PROMPT: Tally the lines below that contain the word "risiko", and give only that number.

• • •

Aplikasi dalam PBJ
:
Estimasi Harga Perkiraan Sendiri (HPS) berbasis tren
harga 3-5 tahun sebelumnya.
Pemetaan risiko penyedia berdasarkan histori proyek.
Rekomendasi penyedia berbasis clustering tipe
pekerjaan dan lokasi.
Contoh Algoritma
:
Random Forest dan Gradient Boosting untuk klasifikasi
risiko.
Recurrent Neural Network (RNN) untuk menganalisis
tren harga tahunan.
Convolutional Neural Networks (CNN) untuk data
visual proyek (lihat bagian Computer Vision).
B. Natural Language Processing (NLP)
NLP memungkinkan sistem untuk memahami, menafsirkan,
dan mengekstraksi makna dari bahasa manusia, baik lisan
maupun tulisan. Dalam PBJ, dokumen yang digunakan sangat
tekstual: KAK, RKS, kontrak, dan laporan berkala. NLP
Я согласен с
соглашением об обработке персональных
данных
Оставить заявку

• • •

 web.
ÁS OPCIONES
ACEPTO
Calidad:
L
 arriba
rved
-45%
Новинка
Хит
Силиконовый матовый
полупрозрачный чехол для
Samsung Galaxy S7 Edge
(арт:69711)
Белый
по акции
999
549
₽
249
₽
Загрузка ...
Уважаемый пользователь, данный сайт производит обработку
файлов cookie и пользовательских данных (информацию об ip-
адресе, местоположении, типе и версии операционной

• • •

ANSWER: 2